**CONSIGNES**
[1] Dans le texte sur les archives françaises relatives au Rwanda, combien de personnes ont signé la pétition qui a suivi l'exclusion d'Hélène Dumas et de Stéphane Audouin Rouzeau ?
[2] Renvoyez le passage du texte sur les archives françaises relatives au Rwanda compris entre « FR : En 2015, François » et « fonds demeurent inaccessibles. », ces deux bornes incluses.
[3] Prolongez le texte sur les archives françaises relatives au Rwanda à partir de l'endroit où il s'arrête.

**TEXTE DE LA PAGE**
+===+
FR : En 2015, François Hollande annonce un processus d’ouverture des archives de l’Élysée, une demande portée depuis le début des années 2000, notamment par certaines associations comme Survie[11]. Ce processus est engagé avec une première série de déclassifications ; l’accès aux archives publiques reste cependant limité, différencié selon les chercheurs et certains fonds demeurent inaccessibles.

La question de l’ouverture des archives resurgit sur la scène publique en 2019 à l’occasion de la 25e commémoration du génocide des Tutsi : si Emmanuel Macron choisit de ne pas se rendre à Kigali, il reçoit pour la première fois à l’Élysée l’association de rescapés Ibuka et décide la mise en place d’une journée de commémoration officielle du génocide des Tutsi en France le 7 avril. Il nomme également une commission d’historien-ne-s auxquels il donne accès aux archives françaises sur le Rwanda, y compris, celles sous classification, déclassifiées pour son seul usage. Les membres de la commission ont pour mission « d’analyser le rôle et l’engagement de la France au Rwanda » et « d’offrir un regard critique d’historien sur les sources consultées »[12]. Alors qu’iels sont pressenti.es pour faire partie de cette commission, les historien.nes Hélène Dumas et Stéphane Audouin Rouzeau en sont exclu.es au prétexte qu’iels seraient trop engagé.es sur la question[13].

Cette mise à l’écart donne lieu à une pétition de 300 universitaires, enseignant-e-s et intellectuel-le-s et compromet dès le départ la confiance entre la commission et les spécialistes de la question. Ce déficit de confiance résulte aussi de certains des arguments mobilisés à l’époque, le président de la commission dénonçant « le caractère inflammable des milieux spécialisés sur le génocide des Tutsi et les clivages passionnels qui séparent les chercheurs »[14]. Malgré la qualité des membres de la commission, tous grands spécialistes de leurs objets d’étude, ces choix mettent en cause l’expertise scientifique que le monde de la recherche est capable d’apporter pour éclairer la décision politique. Imaginerait-on une commission sur la Shoah sans spécialistes du génocide des Juifs d’Europe ou une commission sur le génocide de Arméniens sans spécialistes de l’Empire ottoman et des violences extrêmes perpétrées à l’époque ? Dans le cas du Rwanda et de l’Afrique, c’est possible. Certain.es d’entre nous ont été sollicité.es a posteriori pour des interventions ponctuelles, mais, pour ce qui me concerne, je n’ai pas souhaité apporter de témoignage dans un tel contexte et dans une telle configuration.
+===+
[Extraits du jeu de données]

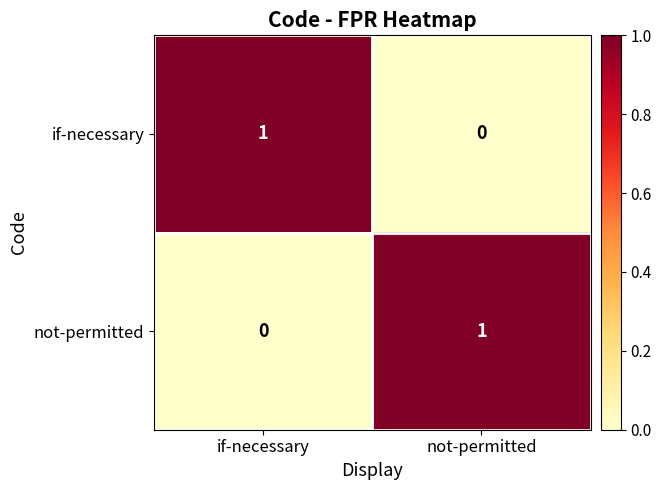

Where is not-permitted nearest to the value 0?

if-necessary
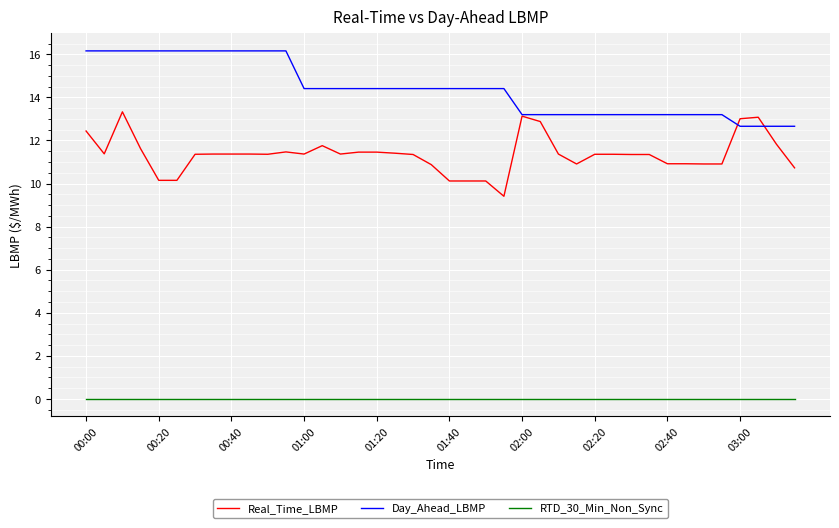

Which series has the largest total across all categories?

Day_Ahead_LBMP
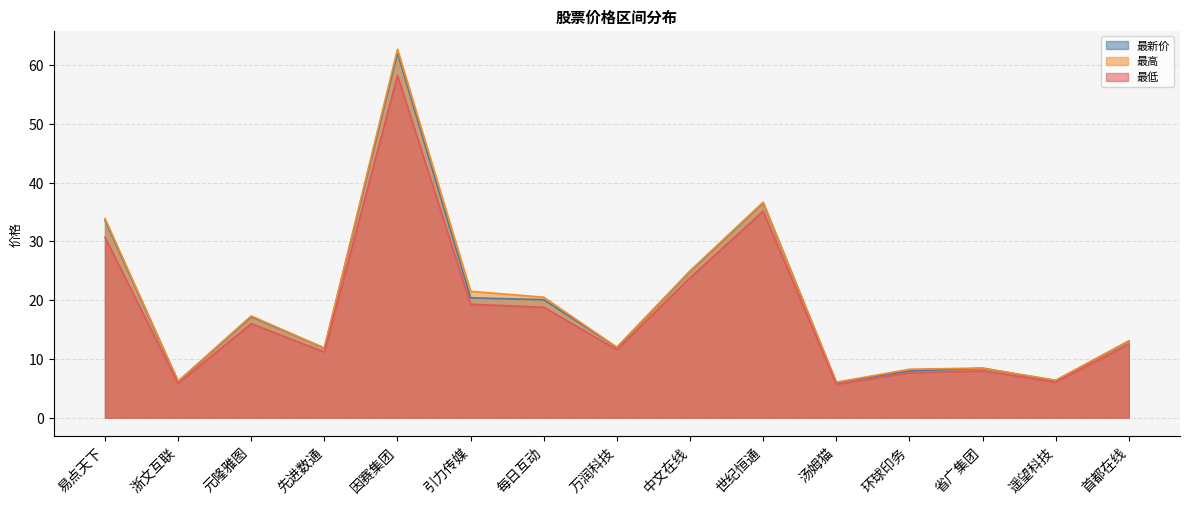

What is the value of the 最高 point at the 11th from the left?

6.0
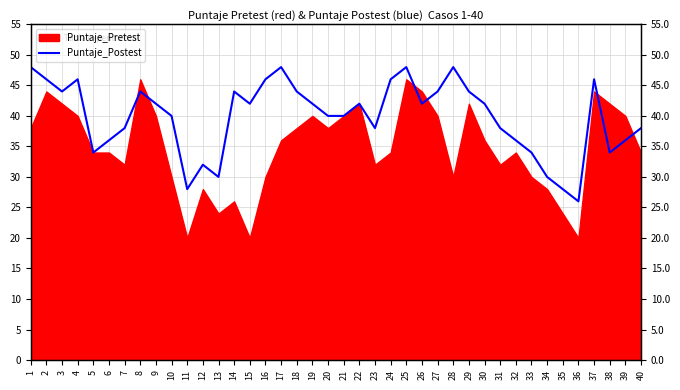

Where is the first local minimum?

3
+===+
**RÉPONSES PAR CONSIGNE**
[1] 300 universitaires, enseignant-e-s et intellectuel-le-s.

[2]
FR : En 2015, François Hollande annonce un processus d’ouverture des archives de l’Élysée, une demande portée depuis le début des années 2000, notamment par certaines associations comme Survie[11]. Ce processus est engagé avec une première série de déclassifications ; l’accès aux archives publiques reste cependant limité, différencié selon les chercheurs et certains fonds demeurent inaccessibles.

[3]
 

CT : Le fait qu’il s’agisse du Rwanda, de la question de la Françafrique n’a-t-il pas joué un rôle dans le soutien que certain.es historien-ne-s ont accordé aveuglement à Julie d’Andurain ?

FR : Sans doute. Globalement, on observe en France un déficit cognitif important sur l’histoire de l’Afrique et des relations franco-africaines, y compris chez certains de nos collègues. L’histoire de l’Afrique – ce serait sans doute valable aussi pour l’Asie et l’Amérique latine – est en effet peu enseignée dans le secondaire et rarement dans le supérieur, à l’exception de quelques cursus universitaires. Un président de la République française a même pu affirmer en 2007, devant une partie des élites du Sénégal, que « l’homme africain » n’était « pas assez entré dans l’histoire », sans que cela choque profondément l’opinion française. Ce même déficit cognitif peut être observé à propos du génocide perpétré contre les Tutsi du Rwanda : certains journalistes parlent encore parfois de « génocide rwandais », de « guerres entre Hutus et Tutsi », de « guerre au Rwanda », des approximations qui euphémisent voire inversent les responsabilités et qui font le jeu des négationnistes, nombreux et actifs, notamment sur les réseaux sociaux.

Manque d’attention accordée à cette histoire, discours de déni d’anciens responsables politiques et militaires français, présence de théories complotistes et négationnistes : tous ces facteurs expliquent sans doute en partie le manque de discernement de certains. S’il fallait trouver un aspect positif à cette consternante « affaire d’Andurain », il faut souligner que de nombreux collègues sont restés vigilants[15] et ont contribué à la circulation de textes scientifiques sur cet événement majeur du XXe siècle. Il est probable que les enjeux soient désormais mieux cernés par le plus grand nombre, tout comme la nécessité d’un effort collectif massif pour poursuivre l’écriture de cette page d’histoire.

 

CT : Quel était de degré d’accès aux archives publiques de l’Etat français avant la nomination de la commission ?

FR : Sur les archives, les blocages sont anciens et sont en partie liés à l’application stricte de la loi de 2008 et du Code du patrimoine. La restriction d’accès aux archives – délai de 50 ans ; classification – portait ainsi sur certaines archives de l’exécutif et surtout sur les archives du ministère des Armées puisque les historien-n-e-s n’ont, à ma connaissance, jamais pu consulter les outils de recherche et inventaires sur le Rwanda du Service historique de la Défense[16]. Le fonds François Mitterrand était en outre soumis au filtre de la mandataire de l’ancien président français, madame Dominique Bertinotti, jusqu’en janvier 2021.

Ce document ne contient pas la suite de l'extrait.